At the end of our most recent session (Monday, Feb. 2), we just started to broach the subject of how a certain view of creation as “self-organizing” gives to Christian theology (or any theism, for that matter) both a challenge and an opportunity for re-thinking the God-world relationship. Although we will read John F. Haught’s book God and the New Atheism later in the semester, here is a rather striking passage from his earlier book, God After Darwin: A Theology of Evolution (2000):darwin

As long as we think of God only in terms of a narrowly human notion of “order” or “design,” the “atheism” of many evolutionists will seem appropriate enough. Evolution does indeed upset a certain sense of order; and if “God” means simply “source of order,” even the most elementary perusal of the fossil record will render this ancient idea suspect.

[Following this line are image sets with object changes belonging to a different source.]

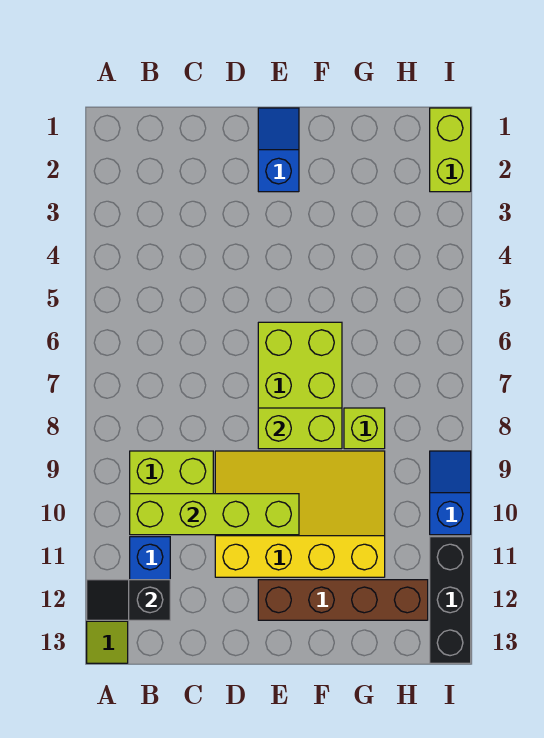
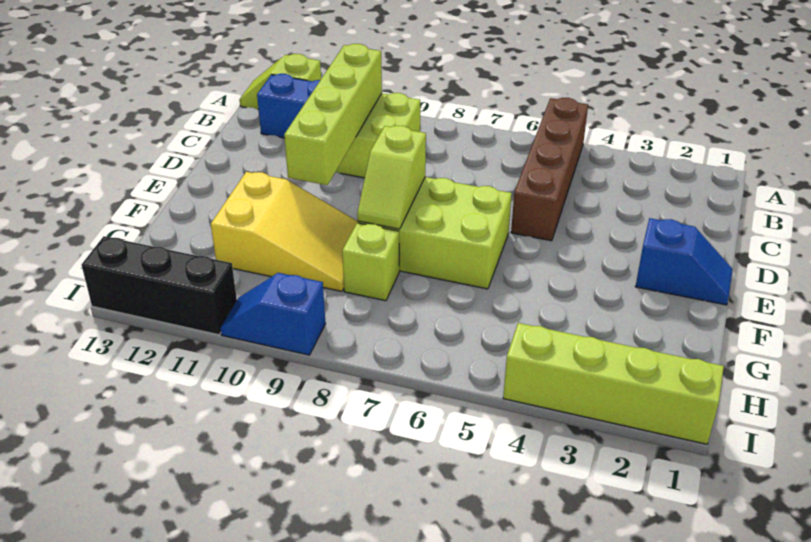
black slope A12:B12 level 2 top B -> none
yellow slope D9:G11 level 1 top 11 -> yellow slope F9:G11 level 1 top 11
lime brick E8:F8 level 2 -> lime slope E8:F8 level 2 top E
brown brick E12:H12 level 1 -> brown brick A5:D5 level 1
lime brick I1:I2 level 1 -> lime brick I1:I4 level 1
blue slope I9:I10 level 1 top 10 -> blue slope I9:I10 level 1 top 9

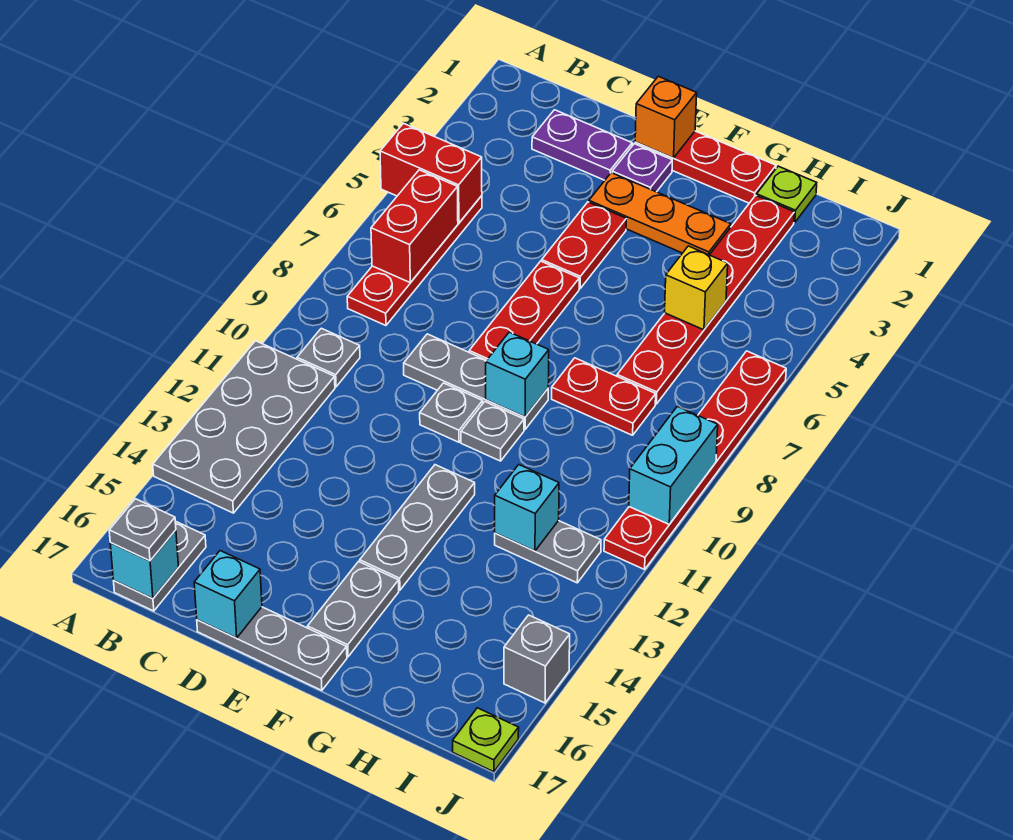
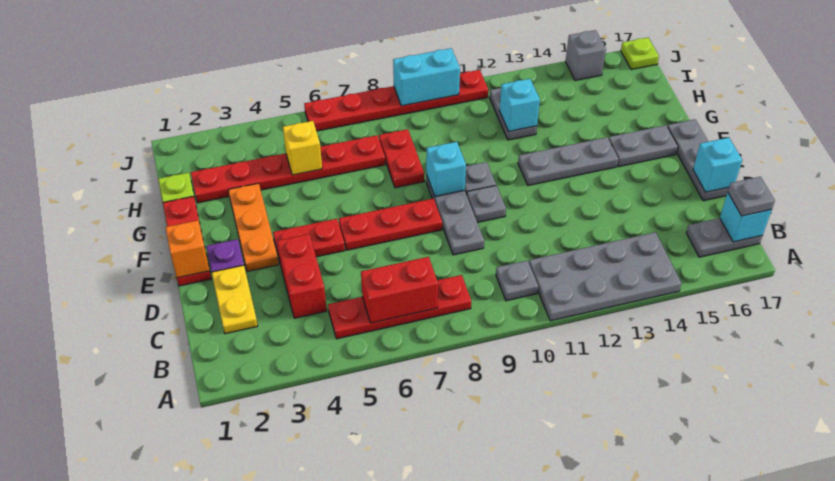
red brick A5:B5 level 2 -> red brick C4:D4 level 1
purple plate C2:D2 level 1 -> yellow plate C2:D2 level 1

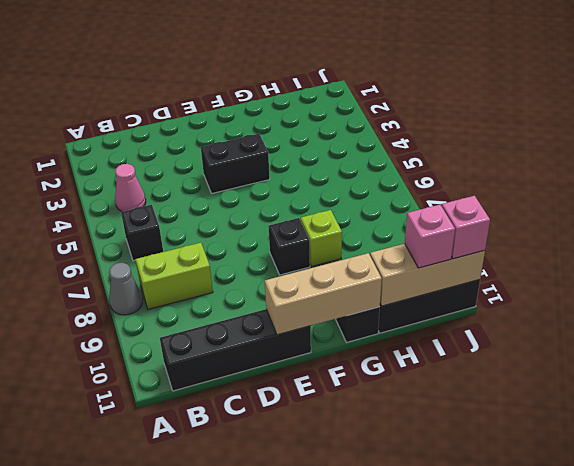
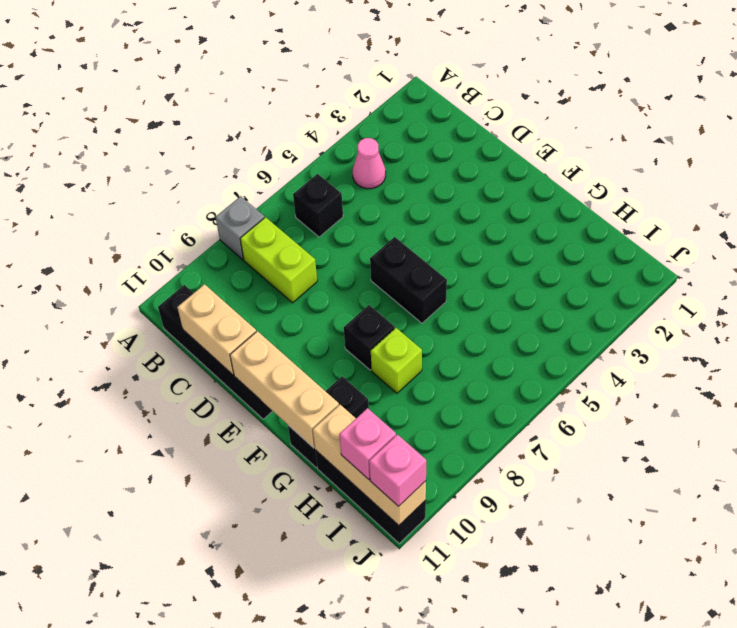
grey cone A8 level 1 -> grey brick A8 level 1
none -> tan brick C11:D11 level 2
black brick E4:F4 level 1 -> black brick E6:F6 level 1

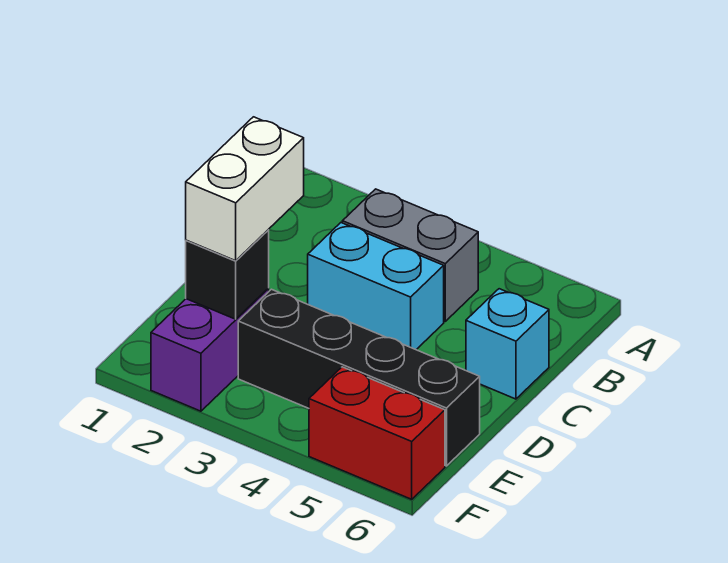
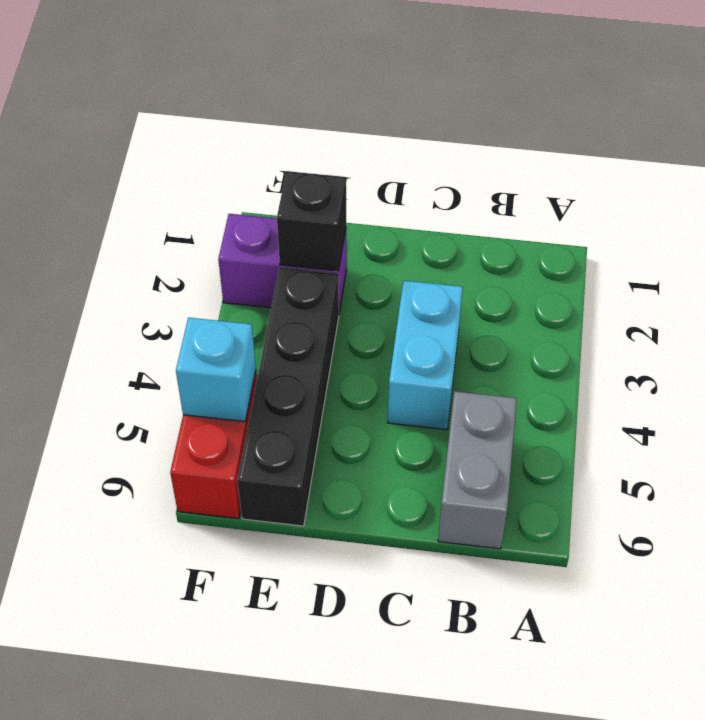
grey brick B3:B4 level 1 -> grey brick B5:B6 level 1
cyan brick C6 level 1 -> cyan brick F5 level 2
white brick D2:E2 level 3 -> none

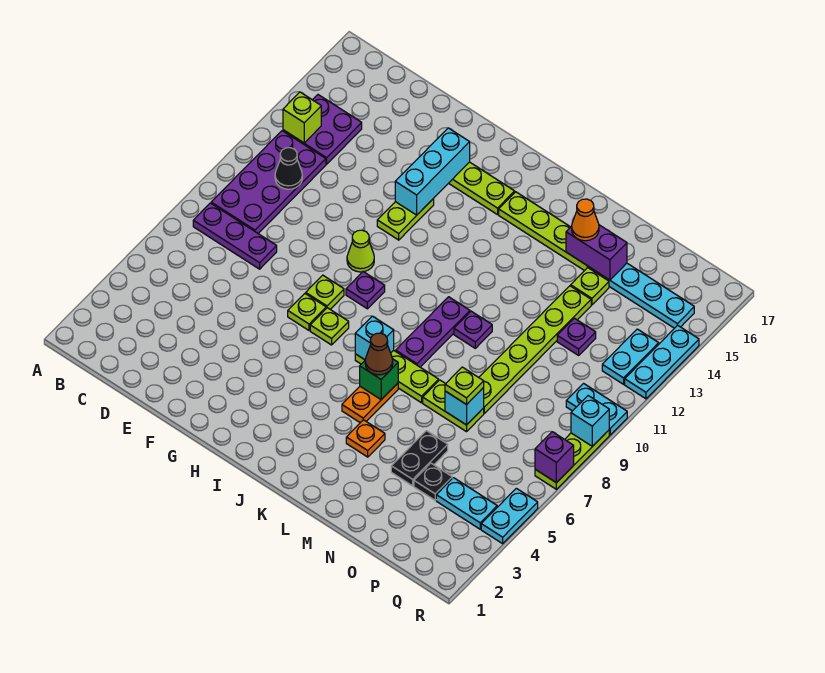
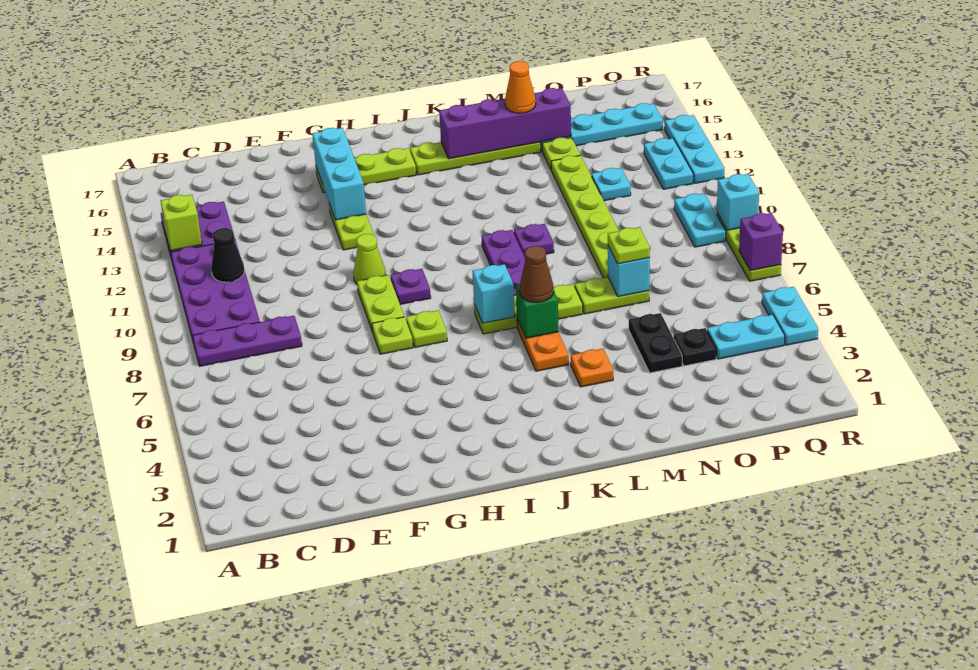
lime plate G8 level 1 -> lime plate G8:G9 level 1
purple brick M15:N15 level 2 -> purple brick K15:N15 level 2
purple plate O12 level 1 -> cyan plate O12 level 1
cyan plate Q10:R10 level 1 -> cyan plate Q9:Q10 level 1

But what if “God” is not just an originator of order but also the disturbing wellspring of novelty? And, moreoever, what if the cosmos is not just an “order” which is what “cosmos” means in Greek) but a still unfinished process? Suppose we look carefully at the undeniable evidence that the universe is still being created. And suppose also that “God” is less concerned with imposing a plan or design on this process than with providing it with opportunities to participate in its own creation. If we make these conceptual adjustments, as both contemporary science and a consistent theology actually require that we do, the idea of God not only becomes compatible with evolution but also logically anticipates the kind of life-world that neo-Darwinian biology sets before us (p. 6).